→ **Stated goal**: Copy out the lines of the rows below word for word, starting at the line that contains "common name: Skovrandøje" and ending at the final line of the rows.

→ **Information provided**:

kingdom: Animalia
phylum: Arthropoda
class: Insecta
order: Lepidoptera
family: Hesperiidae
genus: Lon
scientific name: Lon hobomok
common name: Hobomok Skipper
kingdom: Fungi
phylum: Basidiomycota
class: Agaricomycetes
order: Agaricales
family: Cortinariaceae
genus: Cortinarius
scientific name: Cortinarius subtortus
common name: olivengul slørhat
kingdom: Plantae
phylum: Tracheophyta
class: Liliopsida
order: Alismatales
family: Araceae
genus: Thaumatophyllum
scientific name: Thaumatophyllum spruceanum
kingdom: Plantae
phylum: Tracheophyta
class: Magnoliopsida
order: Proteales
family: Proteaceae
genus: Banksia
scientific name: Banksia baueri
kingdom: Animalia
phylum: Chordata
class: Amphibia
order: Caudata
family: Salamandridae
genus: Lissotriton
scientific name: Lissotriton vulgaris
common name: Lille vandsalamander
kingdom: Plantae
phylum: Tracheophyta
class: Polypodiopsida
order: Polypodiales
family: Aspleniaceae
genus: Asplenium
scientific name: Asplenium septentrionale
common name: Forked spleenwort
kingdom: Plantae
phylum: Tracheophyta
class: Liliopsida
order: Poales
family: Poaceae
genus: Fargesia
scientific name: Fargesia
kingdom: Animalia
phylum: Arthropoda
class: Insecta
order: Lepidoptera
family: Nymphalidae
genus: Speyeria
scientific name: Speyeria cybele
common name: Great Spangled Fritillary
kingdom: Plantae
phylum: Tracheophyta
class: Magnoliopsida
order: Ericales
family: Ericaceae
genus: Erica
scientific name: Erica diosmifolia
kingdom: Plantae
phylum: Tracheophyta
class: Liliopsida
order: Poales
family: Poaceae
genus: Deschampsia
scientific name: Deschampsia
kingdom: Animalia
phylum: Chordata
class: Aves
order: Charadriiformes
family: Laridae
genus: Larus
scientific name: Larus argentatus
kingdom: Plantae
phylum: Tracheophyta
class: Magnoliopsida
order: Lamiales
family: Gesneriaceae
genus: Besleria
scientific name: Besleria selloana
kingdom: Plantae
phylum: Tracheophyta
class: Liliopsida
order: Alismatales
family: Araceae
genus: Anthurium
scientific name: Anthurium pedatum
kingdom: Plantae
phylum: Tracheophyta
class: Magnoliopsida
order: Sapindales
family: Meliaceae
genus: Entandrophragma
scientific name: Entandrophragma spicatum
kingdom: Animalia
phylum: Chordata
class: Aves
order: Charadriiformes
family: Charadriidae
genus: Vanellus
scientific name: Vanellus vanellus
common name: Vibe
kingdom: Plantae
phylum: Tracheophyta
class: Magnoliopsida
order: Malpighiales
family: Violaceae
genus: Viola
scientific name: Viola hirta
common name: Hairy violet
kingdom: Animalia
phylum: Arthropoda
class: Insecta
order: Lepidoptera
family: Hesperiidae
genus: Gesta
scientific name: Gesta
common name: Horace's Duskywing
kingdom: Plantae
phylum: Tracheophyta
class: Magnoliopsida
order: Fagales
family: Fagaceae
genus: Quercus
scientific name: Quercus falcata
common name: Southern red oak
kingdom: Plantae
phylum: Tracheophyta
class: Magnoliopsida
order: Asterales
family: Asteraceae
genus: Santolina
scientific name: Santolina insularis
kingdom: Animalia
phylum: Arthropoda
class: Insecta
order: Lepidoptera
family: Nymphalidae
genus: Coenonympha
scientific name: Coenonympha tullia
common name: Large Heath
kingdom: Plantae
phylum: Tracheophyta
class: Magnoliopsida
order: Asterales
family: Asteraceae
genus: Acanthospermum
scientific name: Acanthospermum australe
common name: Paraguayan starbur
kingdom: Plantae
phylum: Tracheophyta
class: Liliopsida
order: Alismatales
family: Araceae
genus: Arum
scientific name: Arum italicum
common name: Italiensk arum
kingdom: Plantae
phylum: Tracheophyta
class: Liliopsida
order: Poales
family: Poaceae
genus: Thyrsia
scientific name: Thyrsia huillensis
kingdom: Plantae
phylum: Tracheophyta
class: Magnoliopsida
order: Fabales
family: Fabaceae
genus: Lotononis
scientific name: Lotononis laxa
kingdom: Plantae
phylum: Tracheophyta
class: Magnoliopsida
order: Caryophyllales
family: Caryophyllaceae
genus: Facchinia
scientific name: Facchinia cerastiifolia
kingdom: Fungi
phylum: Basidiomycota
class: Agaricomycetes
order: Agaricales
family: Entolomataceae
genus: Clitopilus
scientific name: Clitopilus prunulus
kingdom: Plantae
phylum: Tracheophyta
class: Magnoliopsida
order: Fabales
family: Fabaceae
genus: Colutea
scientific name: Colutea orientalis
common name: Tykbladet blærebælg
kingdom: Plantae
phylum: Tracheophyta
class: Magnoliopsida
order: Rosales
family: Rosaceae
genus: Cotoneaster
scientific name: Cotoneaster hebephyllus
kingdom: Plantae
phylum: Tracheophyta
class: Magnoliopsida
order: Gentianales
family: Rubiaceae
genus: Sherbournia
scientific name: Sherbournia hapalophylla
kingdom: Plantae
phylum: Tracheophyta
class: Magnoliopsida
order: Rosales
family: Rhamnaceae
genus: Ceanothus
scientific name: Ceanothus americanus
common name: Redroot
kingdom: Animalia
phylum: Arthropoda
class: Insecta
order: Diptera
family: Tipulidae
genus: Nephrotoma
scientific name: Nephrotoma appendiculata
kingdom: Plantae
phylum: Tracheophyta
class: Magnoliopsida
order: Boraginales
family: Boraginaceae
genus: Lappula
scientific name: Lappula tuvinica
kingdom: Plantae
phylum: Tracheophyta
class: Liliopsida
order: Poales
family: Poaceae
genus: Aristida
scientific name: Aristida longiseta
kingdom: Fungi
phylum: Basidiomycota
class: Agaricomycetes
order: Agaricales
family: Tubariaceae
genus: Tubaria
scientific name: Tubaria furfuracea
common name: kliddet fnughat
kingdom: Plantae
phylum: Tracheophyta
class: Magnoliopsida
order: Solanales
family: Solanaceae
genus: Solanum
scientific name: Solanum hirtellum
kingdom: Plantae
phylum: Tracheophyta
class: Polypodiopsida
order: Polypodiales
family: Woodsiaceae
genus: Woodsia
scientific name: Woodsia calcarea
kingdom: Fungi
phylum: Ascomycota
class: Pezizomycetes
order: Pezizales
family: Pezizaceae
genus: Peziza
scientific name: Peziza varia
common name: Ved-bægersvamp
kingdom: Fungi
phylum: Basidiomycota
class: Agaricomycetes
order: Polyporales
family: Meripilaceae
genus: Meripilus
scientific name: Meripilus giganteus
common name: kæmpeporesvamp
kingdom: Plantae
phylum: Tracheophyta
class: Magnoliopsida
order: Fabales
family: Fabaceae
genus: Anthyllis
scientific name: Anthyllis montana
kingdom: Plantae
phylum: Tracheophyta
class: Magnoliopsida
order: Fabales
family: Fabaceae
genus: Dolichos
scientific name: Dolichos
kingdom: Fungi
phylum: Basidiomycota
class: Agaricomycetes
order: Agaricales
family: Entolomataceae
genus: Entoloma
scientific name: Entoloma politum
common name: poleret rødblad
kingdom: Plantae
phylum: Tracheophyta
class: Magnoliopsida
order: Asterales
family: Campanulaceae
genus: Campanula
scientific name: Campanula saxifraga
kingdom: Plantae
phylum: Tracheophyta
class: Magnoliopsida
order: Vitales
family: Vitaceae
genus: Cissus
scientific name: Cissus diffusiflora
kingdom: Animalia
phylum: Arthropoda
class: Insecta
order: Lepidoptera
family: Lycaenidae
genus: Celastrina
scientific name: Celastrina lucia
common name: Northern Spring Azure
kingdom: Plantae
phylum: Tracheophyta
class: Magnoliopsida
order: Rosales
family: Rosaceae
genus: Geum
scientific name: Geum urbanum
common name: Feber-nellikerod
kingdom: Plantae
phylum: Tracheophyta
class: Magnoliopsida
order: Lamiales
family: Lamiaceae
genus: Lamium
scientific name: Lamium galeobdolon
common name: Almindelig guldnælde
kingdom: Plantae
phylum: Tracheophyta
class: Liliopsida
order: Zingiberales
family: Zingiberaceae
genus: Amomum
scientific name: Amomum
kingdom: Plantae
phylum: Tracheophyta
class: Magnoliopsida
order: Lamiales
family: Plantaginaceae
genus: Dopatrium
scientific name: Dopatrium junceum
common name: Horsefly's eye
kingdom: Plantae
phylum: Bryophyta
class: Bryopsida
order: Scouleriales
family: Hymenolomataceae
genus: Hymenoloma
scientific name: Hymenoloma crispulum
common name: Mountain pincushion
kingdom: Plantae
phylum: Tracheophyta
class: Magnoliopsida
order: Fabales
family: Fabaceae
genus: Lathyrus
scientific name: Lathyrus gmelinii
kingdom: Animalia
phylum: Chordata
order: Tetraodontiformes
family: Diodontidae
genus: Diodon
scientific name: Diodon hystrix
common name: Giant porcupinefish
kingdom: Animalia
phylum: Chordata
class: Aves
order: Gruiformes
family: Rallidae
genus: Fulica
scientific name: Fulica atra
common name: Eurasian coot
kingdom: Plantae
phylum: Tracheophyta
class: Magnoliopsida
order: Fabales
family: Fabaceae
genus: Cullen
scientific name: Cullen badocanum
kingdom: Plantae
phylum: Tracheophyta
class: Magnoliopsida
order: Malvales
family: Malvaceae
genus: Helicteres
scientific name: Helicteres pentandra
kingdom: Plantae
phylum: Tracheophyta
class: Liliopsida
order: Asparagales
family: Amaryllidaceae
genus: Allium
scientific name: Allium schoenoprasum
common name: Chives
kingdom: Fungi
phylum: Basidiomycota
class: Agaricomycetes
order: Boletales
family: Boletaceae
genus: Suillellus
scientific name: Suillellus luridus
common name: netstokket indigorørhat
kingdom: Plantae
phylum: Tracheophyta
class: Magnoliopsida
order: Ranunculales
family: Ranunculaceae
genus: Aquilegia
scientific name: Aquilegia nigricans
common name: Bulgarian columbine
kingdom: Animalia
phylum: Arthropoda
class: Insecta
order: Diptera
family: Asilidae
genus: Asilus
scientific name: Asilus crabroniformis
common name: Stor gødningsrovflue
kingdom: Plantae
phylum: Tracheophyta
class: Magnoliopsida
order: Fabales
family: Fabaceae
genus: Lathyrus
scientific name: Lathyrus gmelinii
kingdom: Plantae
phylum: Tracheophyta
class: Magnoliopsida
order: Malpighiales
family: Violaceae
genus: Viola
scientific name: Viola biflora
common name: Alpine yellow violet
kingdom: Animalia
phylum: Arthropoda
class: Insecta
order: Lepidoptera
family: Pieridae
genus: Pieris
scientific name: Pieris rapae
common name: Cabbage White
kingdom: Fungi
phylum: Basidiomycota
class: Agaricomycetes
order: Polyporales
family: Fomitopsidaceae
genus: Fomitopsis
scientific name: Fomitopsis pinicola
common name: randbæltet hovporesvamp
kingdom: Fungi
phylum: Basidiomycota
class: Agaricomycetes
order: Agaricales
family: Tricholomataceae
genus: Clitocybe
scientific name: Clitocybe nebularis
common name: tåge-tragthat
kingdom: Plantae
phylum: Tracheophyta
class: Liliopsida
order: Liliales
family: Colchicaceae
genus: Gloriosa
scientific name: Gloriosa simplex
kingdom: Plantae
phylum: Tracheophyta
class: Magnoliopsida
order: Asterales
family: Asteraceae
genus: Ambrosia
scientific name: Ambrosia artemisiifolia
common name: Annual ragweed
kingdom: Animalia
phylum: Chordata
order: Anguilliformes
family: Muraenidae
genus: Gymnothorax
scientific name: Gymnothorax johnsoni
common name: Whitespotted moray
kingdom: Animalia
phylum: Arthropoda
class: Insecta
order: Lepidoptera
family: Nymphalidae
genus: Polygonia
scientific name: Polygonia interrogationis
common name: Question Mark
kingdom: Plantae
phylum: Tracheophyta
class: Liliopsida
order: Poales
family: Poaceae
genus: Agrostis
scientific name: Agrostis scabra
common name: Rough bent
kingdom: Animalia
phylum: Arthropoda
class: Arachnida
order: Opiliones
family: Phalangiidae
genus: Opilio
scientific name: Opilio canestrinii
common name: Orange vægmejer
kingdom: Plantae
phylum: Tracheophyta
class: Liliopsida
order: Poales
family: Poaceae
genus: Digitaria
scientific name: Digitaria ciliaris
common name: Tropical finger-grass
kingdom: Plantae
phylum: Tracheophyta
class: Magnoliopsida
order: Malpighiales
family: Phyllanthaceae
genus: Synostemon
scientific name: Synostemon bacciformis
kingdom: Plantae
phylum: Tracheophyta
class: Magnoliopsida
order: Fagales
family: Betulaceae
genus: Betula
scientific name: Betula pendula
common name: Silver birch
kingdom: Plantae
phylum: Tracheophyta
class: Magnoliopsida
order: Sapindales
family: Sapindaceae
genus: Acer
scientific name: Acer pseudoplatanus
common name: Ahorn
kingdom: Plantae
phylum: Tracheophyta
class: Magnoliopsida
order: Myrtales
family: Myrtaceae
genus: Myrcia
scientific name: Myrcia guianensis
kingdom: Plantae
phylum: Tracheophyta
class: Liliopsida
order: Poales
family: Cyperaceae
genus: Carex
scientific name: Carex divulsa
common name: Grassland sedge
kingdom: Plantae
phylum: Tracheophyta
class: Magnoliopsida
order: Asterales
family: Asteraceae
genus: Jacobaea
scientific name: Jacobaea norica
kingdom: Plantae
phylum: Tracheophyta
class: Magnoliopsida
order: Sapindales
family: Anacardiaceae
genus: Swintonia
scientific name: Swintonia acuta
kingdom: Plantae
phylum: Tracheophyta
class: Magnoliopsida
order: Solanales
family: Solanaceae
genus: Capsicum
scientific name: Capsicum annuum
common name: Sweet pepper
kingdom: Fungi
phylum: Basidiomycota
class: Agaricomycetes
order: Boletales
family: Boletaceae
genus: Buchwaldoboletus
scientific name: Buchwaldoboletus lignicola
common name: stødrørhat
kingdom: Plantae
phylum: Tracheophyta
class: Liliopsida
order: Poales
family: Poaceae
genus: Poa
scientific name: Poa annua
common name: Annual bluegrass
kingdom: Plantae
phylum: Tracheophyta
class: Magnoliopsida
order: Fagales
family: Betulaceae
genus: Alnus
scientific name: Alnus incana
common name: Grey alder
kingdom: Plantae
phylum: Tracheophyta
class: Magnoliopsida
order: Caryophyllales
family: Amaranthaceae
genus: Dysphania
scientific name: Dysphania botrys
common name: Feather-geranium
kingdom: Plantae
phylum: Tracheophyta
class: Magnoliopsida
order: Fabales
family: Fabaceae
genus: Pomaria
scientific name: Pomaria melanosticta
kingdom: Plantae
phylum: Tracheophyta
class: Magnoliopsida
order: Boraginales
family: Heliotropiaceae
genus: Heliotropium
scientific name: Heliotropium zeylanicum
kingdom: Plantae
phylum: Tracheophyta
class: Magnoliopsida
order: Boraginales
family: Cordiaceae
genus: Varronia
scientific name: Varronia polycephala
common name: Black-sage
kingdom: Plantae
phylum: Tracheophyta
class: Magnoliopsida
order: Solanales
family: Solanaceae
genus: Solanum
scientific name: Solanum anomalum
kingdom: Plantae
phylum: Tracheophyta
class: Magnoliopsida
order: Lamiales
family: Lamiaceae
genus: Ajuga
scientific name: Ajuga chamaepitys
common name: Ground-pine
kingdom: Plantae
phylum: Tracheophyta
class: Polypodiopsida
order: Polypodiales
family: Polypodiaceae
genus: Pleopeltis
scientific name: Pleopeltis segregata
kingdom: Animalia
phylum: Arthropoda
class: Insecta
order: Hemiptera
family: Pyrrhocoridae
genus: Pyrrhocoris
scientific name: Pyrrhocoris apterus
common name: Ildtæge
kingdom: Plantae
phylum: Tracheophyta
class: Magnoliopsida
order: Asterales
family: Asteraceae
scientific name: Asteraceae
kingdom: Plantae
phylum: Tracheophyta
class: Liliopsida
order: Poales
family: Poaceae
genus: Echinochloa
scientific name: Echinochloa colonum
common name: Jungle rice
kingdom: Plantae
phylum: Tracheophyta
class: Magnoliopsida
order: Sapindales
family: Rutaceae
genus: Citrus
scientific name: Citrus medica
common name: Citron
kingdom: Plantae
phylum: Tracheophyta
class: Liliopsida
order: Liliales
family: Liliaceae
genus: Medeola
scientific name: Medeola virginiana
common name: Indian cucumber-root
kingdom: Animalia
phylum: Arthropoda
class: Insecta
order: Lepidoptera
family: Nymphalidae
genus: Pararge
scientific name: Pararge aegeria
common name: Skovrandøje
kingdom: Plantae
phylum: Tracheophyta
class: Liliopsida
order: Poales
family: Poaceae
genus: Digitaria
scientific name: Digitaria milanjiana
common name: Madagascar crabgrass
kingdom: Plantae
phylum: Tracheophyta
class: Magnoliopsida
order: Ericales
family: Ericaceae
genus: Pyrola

→ **Reply to the exercise**:
common name: Skovrandøje
kingdom: Plantae
phylum: Tracheophyta
class: Liliopsida
order: Poales
family: Poaceae
genus: Digitaria
scientific name: Digitaria milanjiana
common name: Madagascar crabgrass
kingdom: Plantae
phylum: Tracheophyta
class: Magnoliopsida
order: Ericales
family: Ericaceae
genus: Pyrola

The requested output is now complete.